As others have, they disagreed that the International Emergency Economic Powers Act was intentionally drafted to give the president the power to impose tariffs. But they focused on the major questions and nondelegation doctrines, and, particularly, on “this ‘retrieval problem.’”
Historically, they said, power delegated to the president has “been a one-way ratchet.” The presidential office naturally seeks to maintain its power, they said, so the president is incentivized to veto any legislation that would reduce it. And veto overrides, which require two-thirds approval in both the House and the Senate, are “rare feats,” they said.
Further, once a legislative power has been delegated, “there is little Congress can do to prevent that power from being exercised in ways not contemplated by the original delegators,” they said.
On the other hand, if the courts interpret a statutorily authorized grant of executive power too narrowly, Congress must simply pass a law to correct them, the amici said. As a result, they said, the cost of a court interpreting a grant of presidential authority too narrowly is lower than the cost of it interpreting that grant too broadly.
The two scholars also cautioned against “the concentration of too much authority in the hands of a single person,” which “risks converting constitutional democracy into soft dictatorship.”
This is the fundamental reasoning underlying the nondelegation doctrine, which prohibits Congress from delegating certain powers to the executive branch, they said.

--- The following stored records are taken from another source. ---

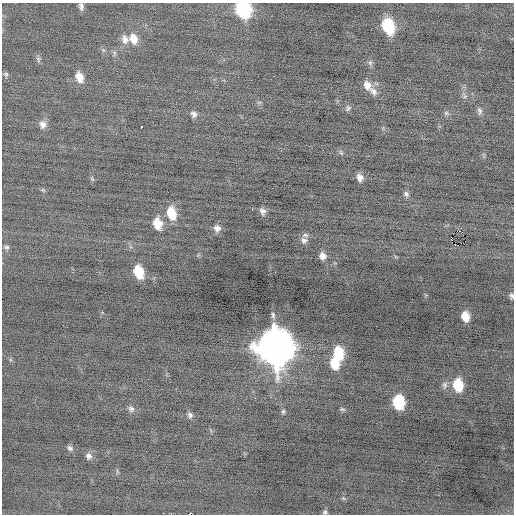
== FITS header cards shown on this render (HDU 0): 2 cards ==
NAXIS1  =                  512 / Axis length
NAXIS2  =                  512 / Axis length

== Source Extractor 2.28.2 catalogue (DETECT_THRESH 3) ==
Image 512 x 512 px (HDU 0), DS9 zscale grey, 1 PNG px = 1 image px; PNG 516 x 516 px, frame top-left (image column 1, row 512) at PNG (2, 3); no overlay
Background -0.172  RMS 0.73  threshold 2.18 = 3 sigma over >= 5 px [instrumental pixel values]
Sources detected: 53; all 53 listed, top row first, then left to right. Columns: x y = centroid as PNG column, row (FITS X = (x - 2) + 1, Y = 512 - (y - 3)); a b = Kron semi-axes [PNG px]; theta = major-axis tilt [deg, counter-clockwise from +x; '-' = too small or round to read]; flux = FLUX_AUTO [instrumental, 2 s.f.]
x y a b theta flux
81 6 9 6 -83 160
243 9 12 9 -62 5700
388 26 13 9 -69 2200
125 39 11 9 -78 310
133 39 13 10 -69 580
103 50 6 4 -72 81
38 59 8 5 90 100
370 63 8 6 -69 110
6 74 6 6 - 86
79 77 11 8 -73 520
367 85 12 9 -64 380
373 91 12 8 -48 270
348 108 9 5 88 110
480 111 10 6 -74 150
446 113 7 5 -45 91
194 114 9 7 -47 180
43 125 10 8 -78 280
141 126 3 3 - 920
341 152 7 4 -44 79
360 177 9 6 -73 280
92 179 7 4 -45 59
43 190 7 4 -18 63
406 194 7 6 - 130
262 211 9 7 -64 190
171 213 13 8 -75 1100
157 224 11 8 -74 790
217 228 9 8 - 250
460 231 3 2 - 160
305 235 9 6 0 130
451 237 3 2 - 2300
304 240 9 7 -25 180
458 245 3 2 - 1600
6 247 8 5 -1 100
322 256 7 7 - 290
138 272 11 8 -71 1400
511 296 7 5 -78 120
273 315 10 5 -81 130
465 317 8 7 - 650
274 347 16 14 -75 120000
338 353 13 9 -82 1600
334 364 12 9 -74 960
445 385 11 7 83 170
458 385 11 9 -81 1500
398 402 10 8 -83 2400
131 409 9 7 -47 160
342 409 7 4 -18 73
283 411 7 5 64 79
190 415 7 6 - 140
70 448 7 5 -45 130
89 456 9 8 - 200
343 498 8 3 -19 61
325 512 6 5 - 100
189 514 2 2 - 1200
At the frame edge (FLAGS 8, measured only in part): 4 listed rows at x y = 243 9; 511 296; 325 512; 189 514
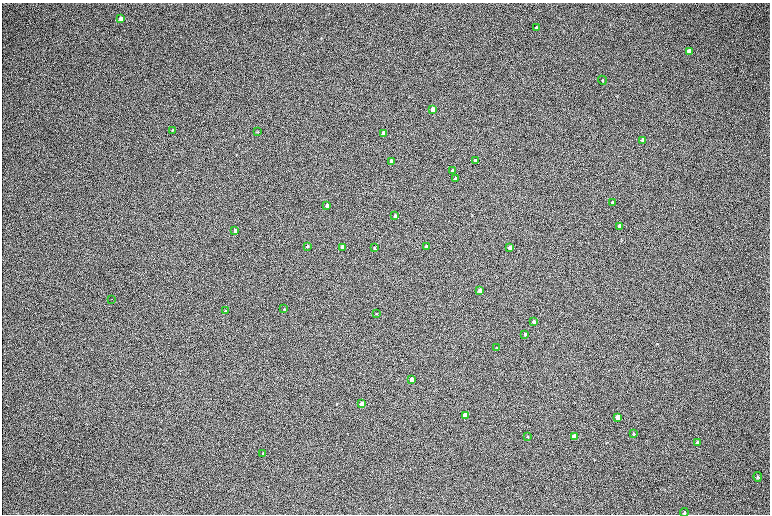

Examining the nondelegation doctrine’s history and scholarship, they acknowledged that the Supreme Court has only struck down laws twice on the basis of the nondelegation doctrine -- the court “has more frequently invoked related nondelegations canons.” But they agreed with the Court of International Trade that the “major questions” doctrine, which “this Court has discussed in recent terms,” is “a variation” of nondelegation that likewise safeguards the separation of powers.
“This prudential practice of construing allegedly broad statutory conferrals of power to the President narrowly -- notwithstanding the President’s insistence that broad power has been delegated -- has the constitutionally salutary effect of minimizing irretrievable delegations of power and the practically salutary effect of minimizing the ordinary costs of judicial error,” they said.